- WHAT IS BEING ASKED
Nothing but the lines from the one containing "SUPPORTS THE PATIENTS" through the end of the data below may appear in the response, each one exact.

# # #

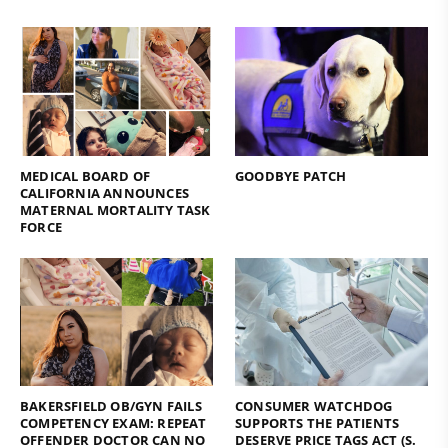
MEDICAL BOARD OF
GOODBYE PATCH
CALIFORNIA ANNOUNCES
MATERNAL MORTALITY TASK
FORCE
BAKERSFIELD OB/GYN FAILS
CONSUMER WATCHDOG
COMPETENCY EXAM: REPEAT
SUPPORTS THE PATIENTS
OFFENDER DOCTOR CAN NO
DESERVE PRICE TAGS ACT (S.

# # #

- RESPONSE BELOW
SUPPORTS THE PATIENTS
OFFENDER DOCTOR CAN NO
DESERVE PRICE TAGS ACT (S.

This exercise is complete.